Bigger owners needed for C&C’s attractive cider and whiskey assets
- January 21, 2009
||management announcement of Q3 results, January 2009
||C&C Group plc (Ireland) leading cider producer in Ireland and UK, whiskey exporter
||candidates include Bacardi, Campari, LVMH (for whiskey business)
||public shareholders of C&C
||addition of high -growth Irish whiskey brand to global portfolio
||insufficient scale to convert brand equity into improved market performance
||C&C’s net debt to remain just under x2,0 EBITDA in FY 2009
In late 2008, Glenboden suggested that C&C was ripe for a takeover, and the split up of its cider and spirits businesses. After Q3 2008 saw a further decline in revenues, in particular in the group’s cider activity, we believe this scenario is getting closer. The shine has not yet come off spirits brands’ valuations, and so significant interest in Tullamore Dew whiskey could emerge from a number of global majors; the key for C&C’s management is not to delay this divestment into a recessionary 2009.

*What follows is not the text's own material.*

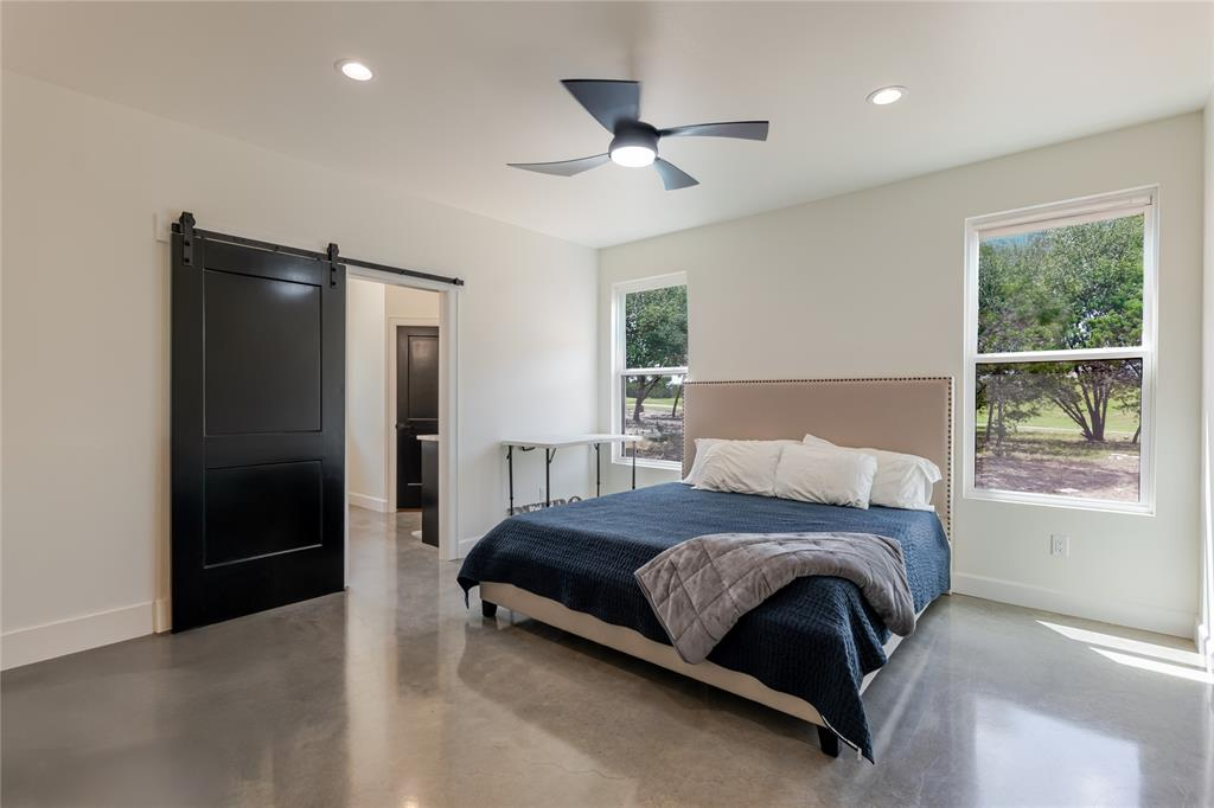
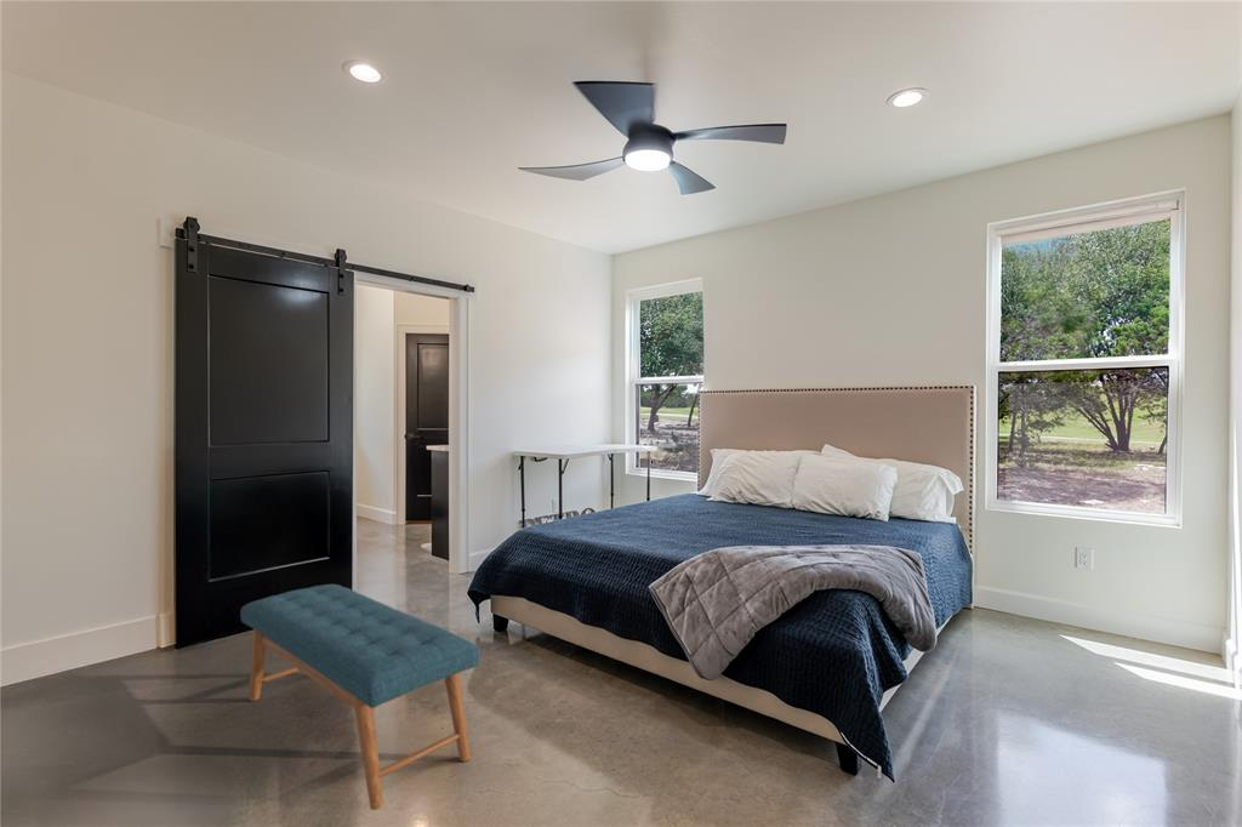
+ bench [239,583,482,811]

C&C’s revenues are in quite steep decline, but at the same time its businesses enjoy high operating margins and marketing support. Thus management’s contention that the group’s brand equity value is high, but that this hasn’t been ‘converted into improved market performance’.
We believe that the fundamental problem is that C&C lacks the sales and distribution to capitalize on its brands, especially after the sale of its soft drinks business CCSD, no.2 in the Irish market, to Britvic in 2007.
Management effectively admits this in the reasons cited for the sales decline - strong competition and an ‘increased off-trade profile’ in the cider market, where C&C is relatively weak; and ‘route to market problems’ preventing tests of its Magners cider brand in Spain and Germany from being successful, in spite of a strong consumer response.
C&C’s valuable brand assets could be more successfully managed by groups with stronger sales and distribution clout. EBITDA margins on its cider and spirits businesses, in H1 2009, were respectively about 30% and 25%, with only a slight decline in Q3 in spite of a fall in cider sales of 19%, and flat sales of spirits in that quarter year-on-year. These premium –segment margins are achieved in spite of, or maybe thanks to, marketing spend of around 20% of sales value in both cider and spirits.
But time is not on C&C’s side, if it decides that sale to bigger players is the route to maximizing value.
The group’s two big ciders brands, Bulmers in Ireland and Magners in the UK, which together constitute nearly 80% of total revenue, are not only in decline in sales terms but also in market share. What’s more, management’s forecast for FY 2009 is even grimmer than Q3 performance.
The most likely acquirer of these brands, in our view, is a brewer that’s looking to diversify its UK portfolio by adding market –leading cider brands, without reducing its margins or sales cost –coverage. Carlsberg falls clearly into that space, after its acquisition of Scottish & Newcastle in 2007. That group is keen to develop its non –beer business, and C&C’s cider brands also have potential across Europe.
On the whiskey side, C&C’s flagship brand, Tullamore Dew, grew by over 20% in volume terms in FY 2008, but has seen that increase slow to just over 10% in both H1 and Q3 2009. Well positioned as an authentic Irish whiskey, it’s sold in 80 markets internationally, and is expected to deliver up to €80 mln in turnover in FY 2009.
Although Irish whiskey is only niche in comparison with Scotch, Tullamore Dew has a lot of potential if slotted into the portfolio of a global spirits producer. The obvious tips, propagated as active acquirors by Glenboden recently, are Bacardi, Campari and possibly LVMH.
Unlike many companies across the food and beverages world at this time, C&C is not under financial pressure (leaving aside pension deficits). Combining management’s operating profit forecast for FY 2009, at € 90 mln, with an estimated D&A of € 20 mln for the year, and assuming that the Q3 net debt figure of € 215 mln is unchanged, the group’s net debt ratio may remain just below 2,0 which is low by alcohol beverage standards.
On the other hand, management must think ahead, and protect the value of its assets from further impairment, because the downside risk going into 2009 is high. Expect some key developments between now and the announcement of FY 2009 results in March.